- **Assigned task**
This task calls for every entry below to be repeated exactly.
↓↓↓
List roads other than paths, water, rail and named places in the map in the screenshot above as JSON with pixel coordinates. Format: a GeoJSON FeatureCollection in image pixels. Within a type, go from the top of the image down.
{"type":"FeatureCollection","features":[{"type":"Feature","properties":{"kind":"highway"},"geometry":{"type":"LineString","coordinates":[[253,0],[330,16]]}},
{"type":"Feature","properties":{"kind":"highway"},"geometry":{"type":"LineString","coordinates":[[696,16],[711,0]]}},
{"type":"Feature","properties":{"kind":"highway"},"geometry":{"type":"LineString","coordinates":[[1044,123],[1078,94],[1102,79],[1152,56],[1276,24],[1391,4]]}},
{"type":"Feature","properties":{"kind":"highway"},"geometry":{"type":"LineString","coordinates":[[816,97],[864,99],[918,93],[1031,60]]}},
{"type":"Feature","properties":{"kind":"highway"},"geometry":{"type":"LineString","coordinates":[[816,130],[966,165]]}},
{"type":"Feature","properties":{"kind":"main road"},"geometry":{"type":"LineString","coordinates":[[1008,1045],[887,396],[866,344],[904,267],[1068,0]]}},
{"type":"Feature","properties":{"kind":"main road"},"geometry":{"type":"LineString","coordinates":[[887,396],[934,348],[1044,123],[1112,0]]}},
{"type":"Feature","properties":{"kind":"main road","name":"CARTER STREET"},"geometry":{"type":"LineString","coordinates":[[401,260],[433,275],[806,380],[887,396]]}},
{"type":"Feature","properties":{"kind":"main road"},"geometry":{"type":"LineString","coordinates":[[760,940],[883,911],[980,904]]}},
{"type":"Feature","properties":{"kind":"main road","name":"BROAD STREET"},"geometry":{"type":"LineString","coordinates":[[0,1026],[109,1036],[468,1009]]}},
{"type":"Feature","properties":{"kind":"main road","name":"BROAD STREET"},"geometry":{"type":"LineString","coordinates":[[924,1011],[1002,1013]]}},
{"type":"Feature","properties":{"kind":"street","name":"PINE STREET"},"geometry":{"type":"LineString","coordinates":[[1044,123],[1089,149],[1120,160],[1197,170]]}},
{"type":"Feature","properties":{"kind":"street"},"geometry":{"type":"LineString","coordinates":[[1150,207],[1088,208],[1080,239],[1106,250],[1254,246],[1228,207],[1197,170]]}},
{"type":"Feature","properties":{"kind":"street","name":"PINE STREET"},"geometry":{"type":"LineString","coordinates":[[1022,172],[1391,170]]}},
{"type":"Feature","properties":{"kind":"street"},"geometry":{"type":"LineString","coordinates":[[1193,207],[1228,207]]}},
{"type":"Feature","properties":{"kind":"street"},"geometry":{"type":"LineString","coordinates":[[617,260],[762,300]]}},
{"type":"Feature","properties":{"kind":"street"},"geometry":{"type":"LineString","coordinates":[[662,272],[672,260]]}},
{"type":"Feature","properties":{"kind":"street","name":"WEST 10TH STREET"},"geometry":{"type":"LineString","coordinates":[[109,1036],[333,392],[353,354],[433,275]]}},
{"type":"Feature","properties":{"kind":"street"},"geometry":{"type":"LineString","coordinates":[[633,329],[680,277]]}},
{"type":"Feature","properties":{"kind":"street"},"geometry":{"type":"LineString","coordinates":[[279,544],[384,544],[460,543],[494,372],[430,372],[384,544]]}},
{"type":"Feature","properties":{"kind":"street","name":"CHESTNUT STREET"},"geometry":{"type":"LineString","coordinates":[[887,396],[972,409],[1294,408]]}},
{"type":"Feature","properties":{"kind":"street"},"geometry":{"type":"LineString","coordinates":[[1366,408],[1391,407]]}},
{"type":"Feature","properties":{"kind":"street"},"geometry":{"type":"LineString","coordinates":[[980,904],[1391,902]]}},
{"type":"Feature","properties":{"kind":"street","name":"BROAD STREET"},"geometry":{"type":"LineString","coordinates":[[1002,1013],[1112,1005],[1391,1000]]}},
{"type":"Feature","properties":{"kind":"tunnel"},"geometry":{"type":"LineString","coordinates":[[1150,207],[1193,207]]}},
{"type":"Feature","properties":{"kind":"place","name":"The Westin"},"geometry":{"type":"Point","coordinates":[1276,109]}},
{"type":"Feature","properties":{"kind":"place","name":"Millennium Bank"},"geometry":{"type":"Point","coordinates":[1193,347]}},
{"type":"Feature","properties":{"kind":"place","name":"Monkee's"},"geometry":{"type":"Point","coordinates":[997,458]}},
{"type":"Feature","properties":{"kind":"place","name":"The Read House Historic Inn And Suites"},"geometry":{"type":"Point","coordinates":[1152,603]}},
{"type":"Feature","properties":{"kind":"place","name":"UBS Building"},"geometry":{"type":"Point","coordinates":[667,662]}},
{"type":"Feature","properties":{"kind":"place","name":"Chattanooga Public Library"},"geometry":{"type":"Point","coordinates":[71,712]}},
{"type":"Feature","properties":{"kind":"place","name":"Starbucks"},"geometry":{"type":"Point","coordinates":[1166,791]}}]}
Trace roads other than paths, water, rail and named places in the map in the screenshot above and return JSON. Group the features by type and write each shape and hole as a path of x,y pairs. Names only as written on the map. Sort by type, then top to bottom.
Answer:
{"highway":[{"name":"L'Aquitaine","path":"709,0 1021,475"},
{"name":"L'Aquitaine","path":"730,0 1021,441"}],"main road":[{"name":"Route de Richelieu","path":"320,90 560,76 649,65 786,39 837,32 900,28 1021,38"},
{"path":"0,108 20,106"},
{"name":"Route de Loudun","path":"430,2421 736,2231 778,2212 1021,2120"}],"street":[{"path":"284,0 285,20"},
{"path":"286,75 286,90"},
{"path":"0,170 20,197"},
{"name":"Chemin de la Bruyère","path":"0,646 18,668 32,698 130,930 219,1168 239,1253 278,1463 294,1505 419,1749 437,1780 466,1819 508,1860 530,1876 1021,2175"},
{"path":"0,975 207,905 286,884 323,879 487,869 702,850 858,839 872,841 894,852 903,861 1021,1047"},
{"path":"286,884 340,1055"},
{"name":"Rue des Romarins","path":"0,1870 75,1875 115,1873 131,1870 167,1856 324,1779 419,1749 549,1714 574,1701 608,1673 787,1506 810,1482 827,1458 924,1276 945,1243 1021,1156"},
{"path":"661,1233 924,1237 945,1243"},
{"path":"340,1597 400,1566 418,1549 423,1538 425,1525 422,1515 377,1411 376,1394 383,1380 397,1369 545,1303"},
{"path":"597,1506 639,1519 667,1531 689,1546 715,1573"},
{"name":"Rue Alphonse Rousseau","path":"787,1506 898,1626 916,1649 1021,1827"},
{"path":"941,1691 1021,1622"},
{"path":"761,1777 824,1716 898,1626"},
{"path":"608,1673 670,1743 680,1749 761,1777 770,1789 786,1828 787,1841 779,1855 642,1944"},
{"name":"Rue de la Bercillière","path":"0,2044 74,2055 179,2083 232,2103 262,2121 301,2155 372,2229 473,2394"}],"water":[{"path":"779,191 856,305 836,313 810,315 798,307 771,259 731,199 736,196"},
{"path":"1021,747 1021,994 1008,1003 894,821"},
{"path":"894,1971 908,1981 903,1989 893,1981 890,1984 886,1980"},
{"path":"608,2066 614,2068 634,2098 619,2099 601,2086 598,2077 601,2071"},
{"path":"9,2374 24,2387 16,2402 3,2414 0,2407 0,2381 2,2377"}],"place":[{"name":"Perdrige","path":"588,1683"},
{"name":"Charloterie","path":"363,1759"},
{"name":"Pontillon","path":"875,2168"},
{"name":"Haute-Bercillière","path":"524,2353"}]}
↑↑↑
- **Solution to the problem**
List roads other than paths, water, rail and named places in the map in the screenshot above as JSON with pixel coordinates. Format: a GeoJSON FeatureCollection in image pixels. Within a type, go from the top of the image down.
{"type":"FeatureCollection","features":[{"type":"Feature","properties":{"kind":"highway"},"geometry":{"type":"LineString","coordinates":[[253,0],[330,16]]}},
{"type":"Feature","properties":{"kind":"highway"},"geometry":{"type":"LineString","coordinates":[[696,16],[711,0]]}},
{"type":"Feature","properties":{"kind":"highway"},"geometry":{"type":"LineString","coordinates":[[1044,123],[1078,94],[1102,79],[1152,56],[1276,24],[1391,4]]}},
{"type":"Feature","properties":{"kind":"highway"},"geometry":{"type":"LineString","coordinates":[[816,97],[864,99],[918,93],[1031,60]]}},
{"type":"Feature","properties":{"kind":"highway"},"geometry":{"type":"LineString","coordinates":[[816,130],[966,165]]}},
{"type":"Feature","properties":{"kind":"main road"},"geometry":{"type":"LineString","coordinates":[[1008,1045],[887,396],[866,344],[904,267],[1068,0]]}},
{"type":"Feature","properties":{"kind":"main road"},"geometry":{"type":"LineString","coordinates":[[887,396],[934,348],[1044,123],[1112,0]]}},
{"type":"Feature","properties":{"kind":"main road","name":"CARTER STREET"},"geometry":{"type":"LineString","coordinates":[[401,260],[433,275],[806,380],[887,396]]}},
{"type":"Feature","properties":{"kind":"main road"},"geometry":{"type":"LineString","coordinates":[[760,940],[883,911],[980,904]]}},
{"type":"Feature","properties":{"kind":"main road","name":"BROAD STREET"},"geometry":{"type":"LineString","coordinates":[[0,1026],[109,1036],[468,1009]]}},
{"type":"Feature","properties":{"kind":"main road","name":"BROAD STREET"},"geometry":{"type":"LineString","coordinates":[[924,1011],[1002,1013]]}},
{"type":"Feature","properties":{"kind":"street","name":"PINE STREET"},"geometry":{"type":"LineString","coordinates":[[1044,123],[1089,149],[1120,160],[1197,170]]}},
{"type":"Feature","properties":{"kind":"street"},"geometry":{"type":"LineString","coordinates":[[1150,207],[1088,208],[1080,239],[1106,250],[1254,246],[1228,207],[1197,170]]}},
{"type":"Feature","properties":{"kind":"street","name":"PINE STREET"},"geometry":{"type":"LineString","coordinates":[[1022,172],[1391,170]]}},
{"type":"Feature","properties":{"kind":"street"},"geometry":{"type":"LineString","coordinates":[[1193,207],[1228,207]]}},
{"type":"Feature","properties":{"kind":"street"},"geometry":{"type":"LineString","coordinates":[[617,260],[762,300]]}},
{"type":"Feature","properties":{"kind":"street"},"geometry":{"type":"LineString","coordinates":[[662,272],[672,260]]}},
{"type":"Feature","properties":{"kind":"street","name":"WEST 10TH STREET"},"geometry":{"type":"LineString","coordinates":[[109,1036],[333,392],[353,354],[433,275]]}},
{"type":"Feature","properties":{"kind":"street"},"geometry":{"type":"LineString","coordinates":[[633,329],[680,277]]}},
{"type":"Feature","properties":{"kind":"street"},"geometry":{"type":"LineString","coordinates":[[279,544],[384,544],[460,543],[494,372],[430,372],[384,544]]}},
{"type":"Feature","properties":{"kind":"street","name":"CHESTNUT STREET"},"geometry":{"type":"LineString","coordinates":[[887,396],[972,409],[1294,408]]}},
{"type":"Feature","properties":{"kind":"street"},"geometry":{"type":"LineString","coordinates":[[1366,408],[1391,407]]}},
{"type":"Feature","properties":{"kind":"street"},"geometry":{"type":"LineString","coordinates":[[980,904],[1391,902]]}},
{"type":"Feature","properties":{"kind":"street","name":"BROAD STREET"},"geometry":{"type":"LineString","coordinates":[[1002,1013],[1112,1005],[1391,1000]]}},
{"type":"Feature","properties":{"kind":"tunnel"},"geometry":{"type":"LineString","coordinates":[[1150,207],[1193,207]]}},
{"type":"Feature","properties":{"kind":"place","name":"The Westin"},"geometry":{"type":"Point","coordinates":[1276,109]}},
{"type":"Feature","properties":{"kind":"place","name":"Millennium Bank"},"geometry":{"type":"Point","coordinates":[1193,347]}},
{"type":"Feature","properties":{"kind":"place","name":"Monkee's"},"geometry":{"type":"Point","coordinates":[997,458]}},
{"type":"Feature","properties":{"kind":"place","name":"The Read House Historic Inn And Suites"},"geometry":{"type":"Point","coordinates":[1152,603]}},
{"type":"Feature","properties":{"kind":"place","name":"UBS Building"},"geometry":{"type":"Point","coordinates":[667,662]}},
{"type":"Feature","properties":{"kind":"place","name":"Chattanooga Public Library"},"geometry":{"type":"Point","coordinates":[71,712]}},
{"type":"Feature","properties":{"kind":"place","name":"Starbucks"},"geometry":{"type":"Point","coordinates":[1166,791]}}]}
Trace roads other than paths, water, rail and named places in the map in the screenshot above and return JSON. Group the features by type and write each shape and hole as a path of x,y pairs. Names only as written on the map. Sort by type, then top to bottom.
Answer:
{"highway":[{"name":"L'Aquitaine","path":"709,0 1021,475"},
{"name":"L'Aquitaine","path":"730,0 1021,441"}],"main road":[{"name":"Route de Richelieu","path":"320,90 560,76 649,65 786,39 837,32 900,28 1021,38"},
{"path":"0,108 20,106"},
{"name":"Route de Loudun","path":"430,2421 736,2231 778,2212 1021,2120"}],"street":[{"path":"284,0 285,20"},
{"path":"286,75 286,90"},
{"path":"0,170 20,197"},
{"name":"Chemin de la Bruyère","path":"0,646 18,668 32,698 130,930 219,1168 239,1253 278,1463 294,1505 419,1749 437,1780 466,1819 508,1860 530,1876 1021,2175"},
{"path":"0,975 207,905 286,884 323,879 487,869 702,850 858,839 872,841 894,852 903,861 1021,1047"},
{"path":"286,884 340,1055"},
{"name":"Rue des Romarins","path":"0,1870 75,1875 115,1873 131,1870 167,1856 324,1779 419,1749 549,1714 574,1701 608,1673 787,1506 810,1482 827,1458 924,1276 945,1243 1021,1156"},
{"path":"661,1233 924,1237 945,1243"},
{"path":"340,1597 400,1566 418,1549 423,1538 425,1525 422,1515 377,1411 376,1394 383,1380 397,1369 545,1303"},
{"path":"597,1506 639,1519 667,1531 689,1546 715,1573"},
{"name":"Rue Alphonse Rousseau","path":"787,1506 898,1626 916,1649 1021,1827"},
{"path":"941,1691 1021,1622"},
{"path":"761,1777 824,1716 898,1626"},
{"path":"608,1673 670,1743 680,1749 761,1777 770,1789 786,1828 787,1841 779,1855 642,1944"},
{"name":"Rue de la Bercillière","path":"0,2044 74,2055 179,2083 232,2103 262,2121 301,2155 372,2229 473,2394"}],"water":[{"path":"779,191 856,305 836,313 810,315 798,307 771,259 731,199 736,196"},
{"path":"1021,747 1021,994 1008,1003 894,821"},
{"path":"894,1971 908,1981 903,1989 893,1981 890,1984 886,1980"},
{"path":"608,2066 614,2068 634,2098 619,2099 601,2086 598,2077 601,2071"},
{"path":"9,2374 24,2387 16,2402 3,2414 0,2407 0,2381 2,2377"}],"place":[{"name":"Perdrige","path":"588,1683"},
{"name":"Charloterie","path":"363,1759"},
{"name":"Pontillon","path":"875,2168"},
{"name":"Haute-Bercillière","path":"524,2353"}]}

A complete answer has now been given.